# Data listing

[Start of section]

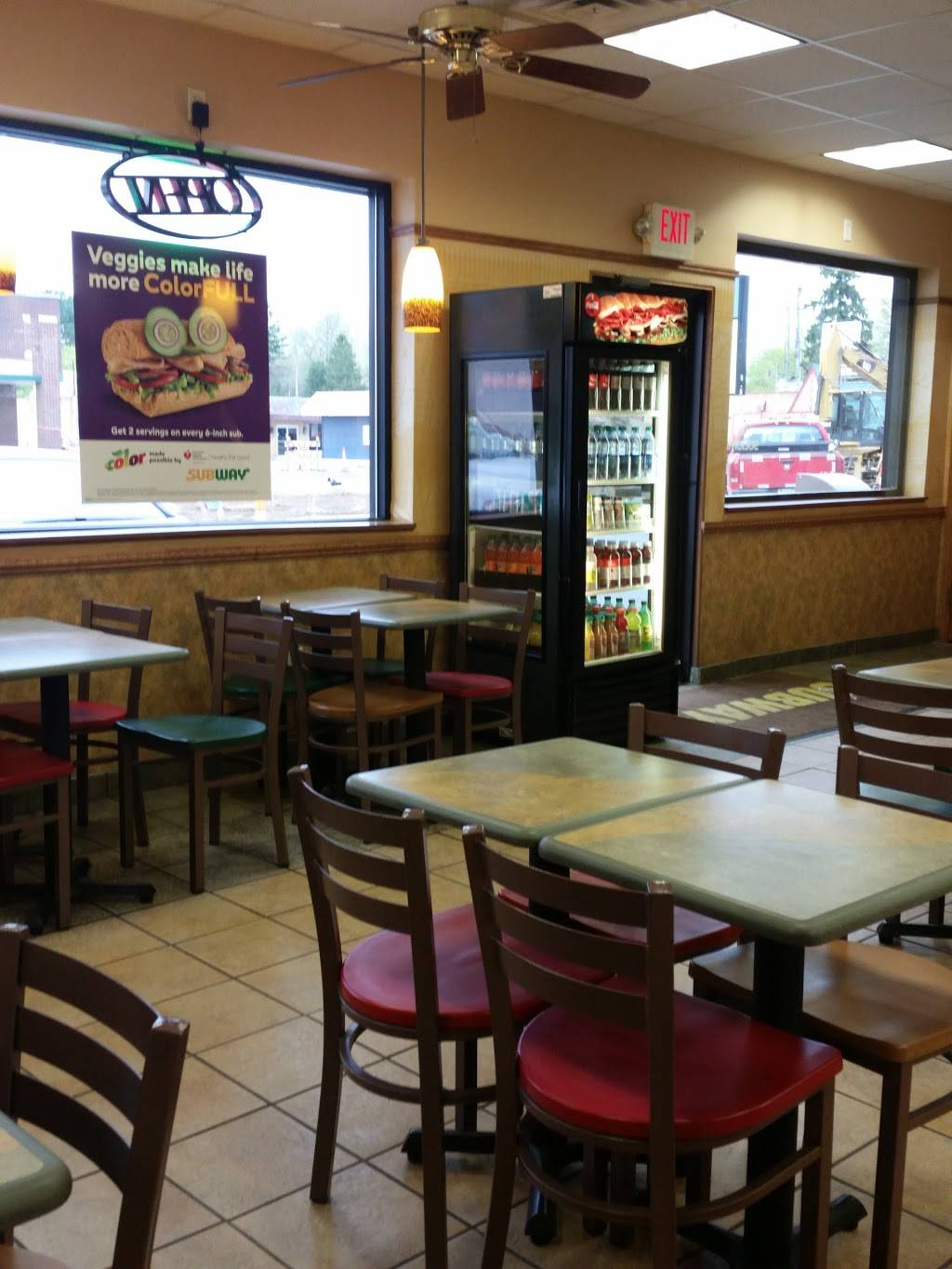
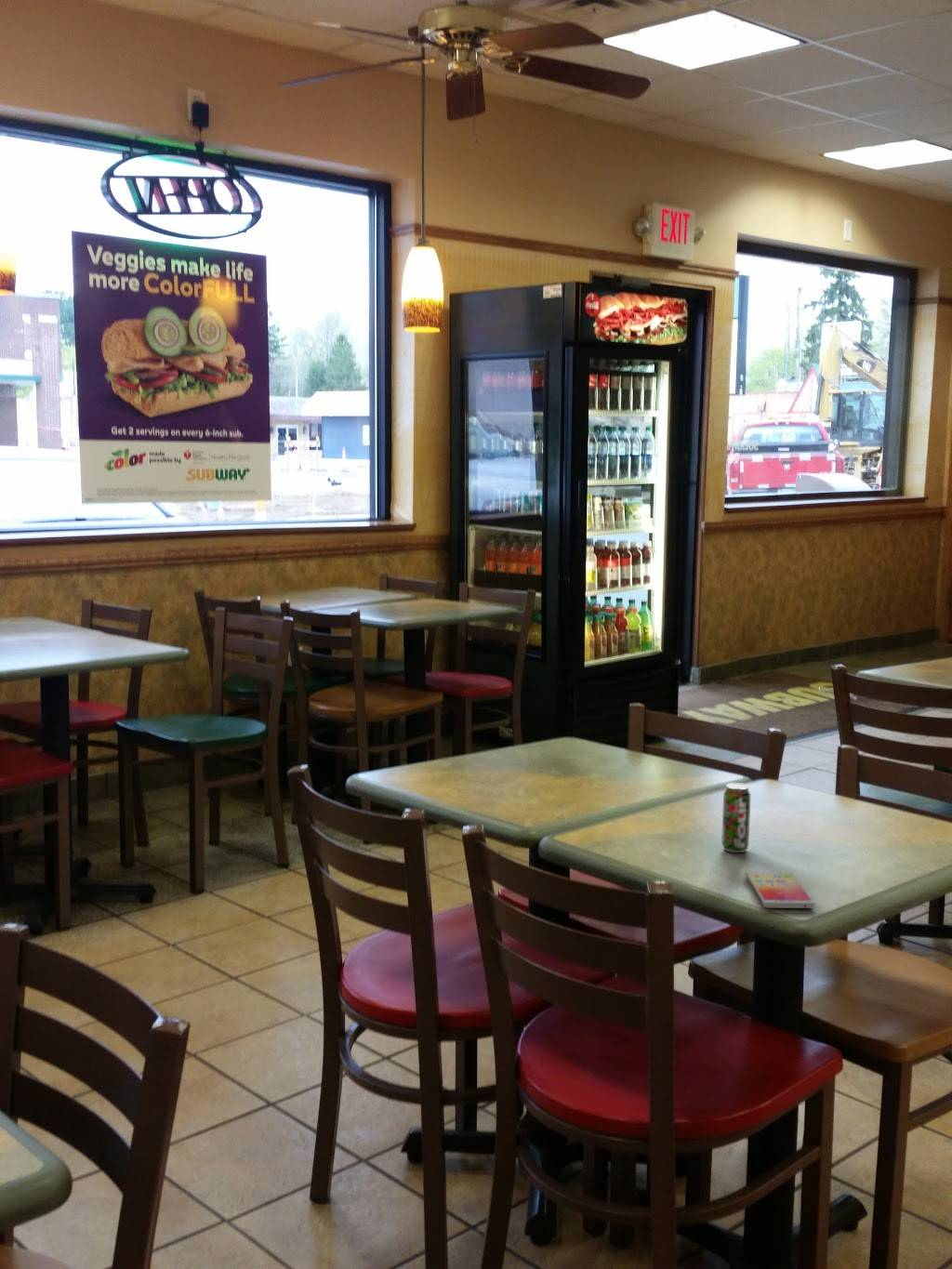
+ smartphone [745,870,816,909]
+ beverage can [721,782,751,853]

[End of section]
[Start of section]

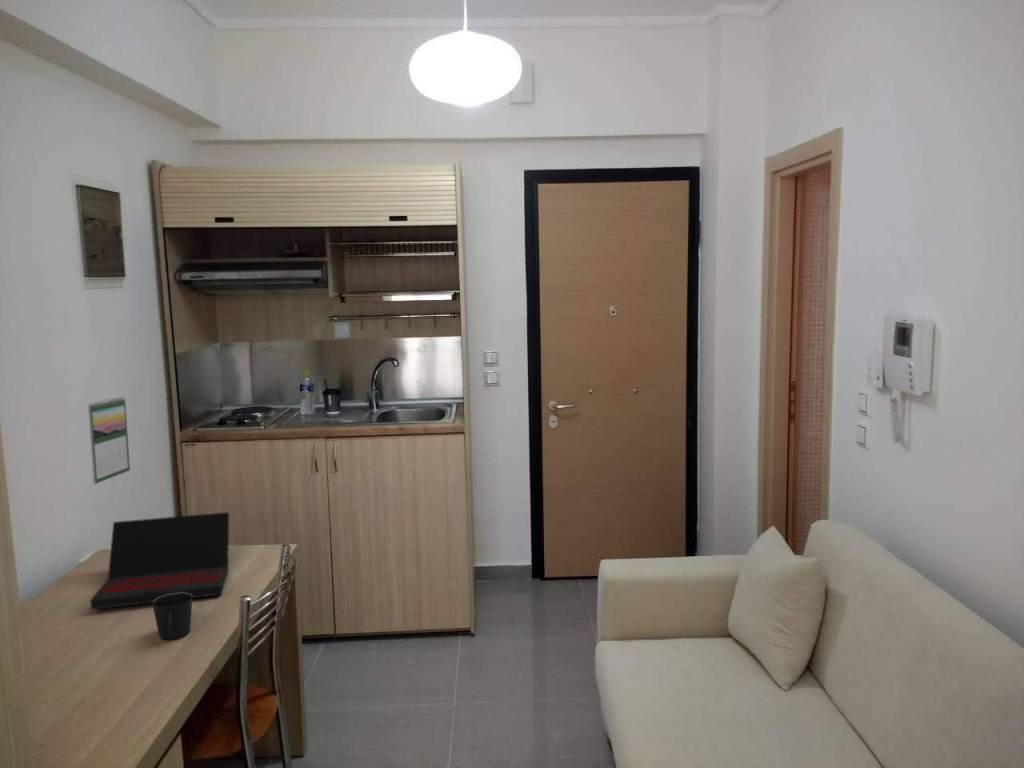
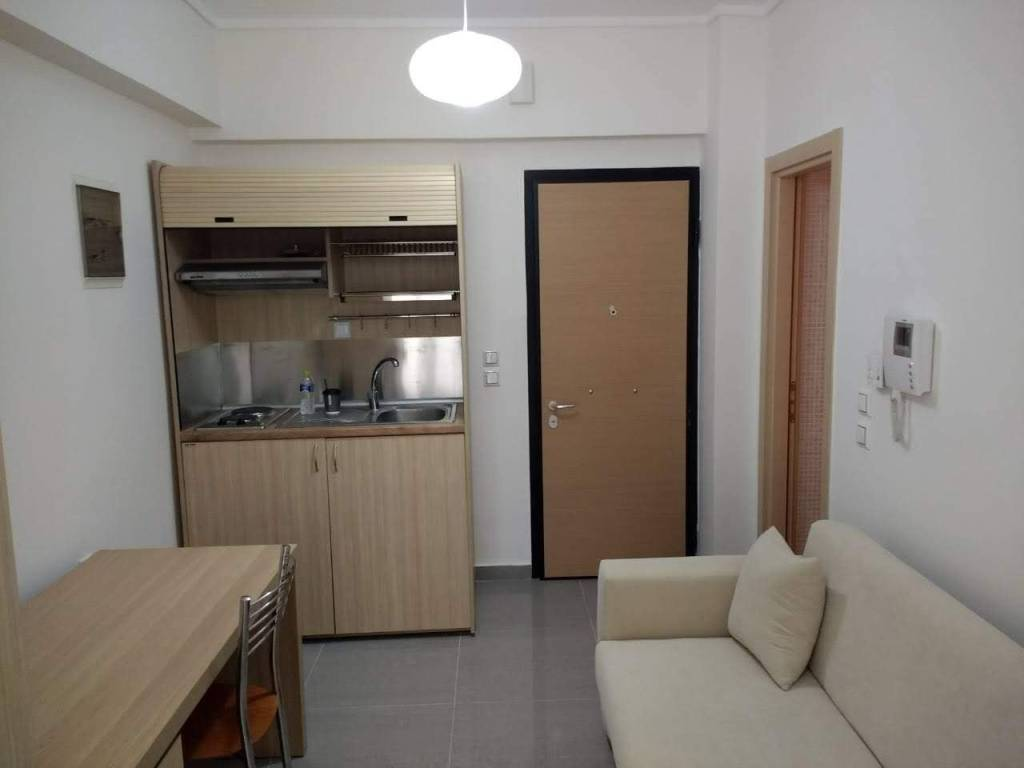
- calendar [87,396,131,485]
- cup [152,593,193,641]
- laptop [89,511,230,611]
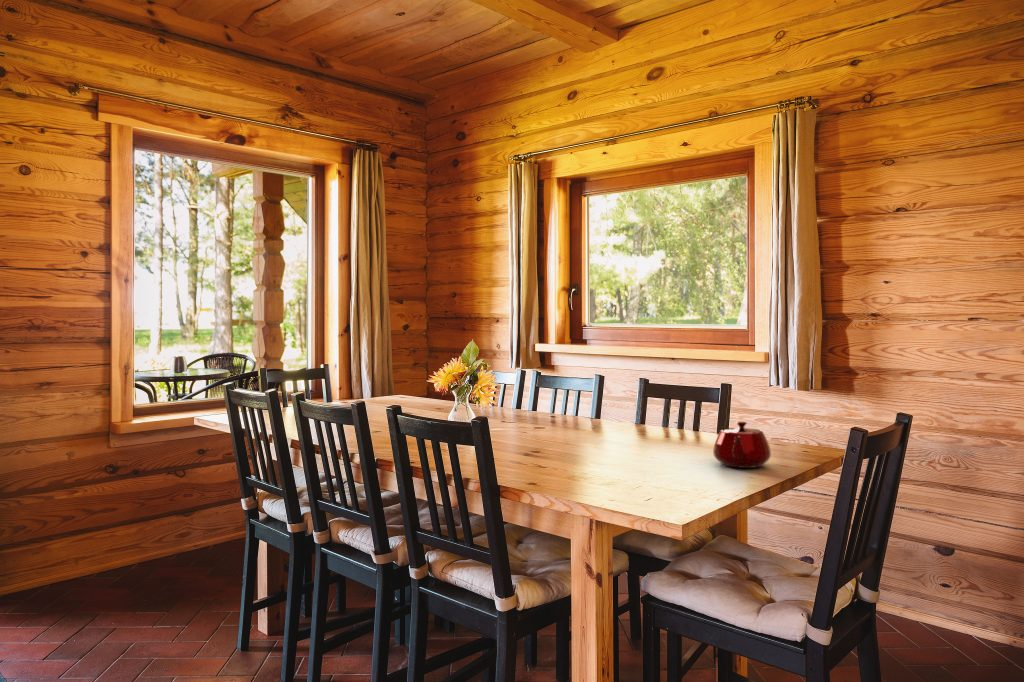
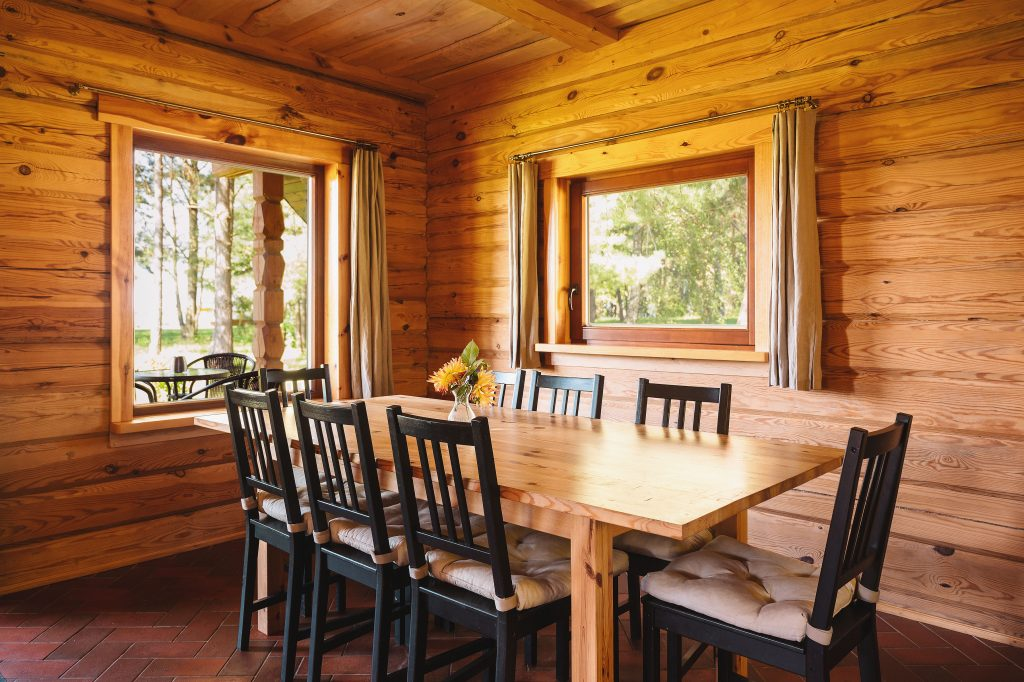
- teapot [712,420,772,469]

[End of section]

# What is being asked
Reproduce the listing above from the line that holds "- cup [152,593,193,641]" through the line that holds "- teapot [712,420,772,469]", both included, with the pictures left out.

# Completed task
- cup [152,593,193,641]
- laptop [89,511,230,611]
- teapot [712,420,772,469]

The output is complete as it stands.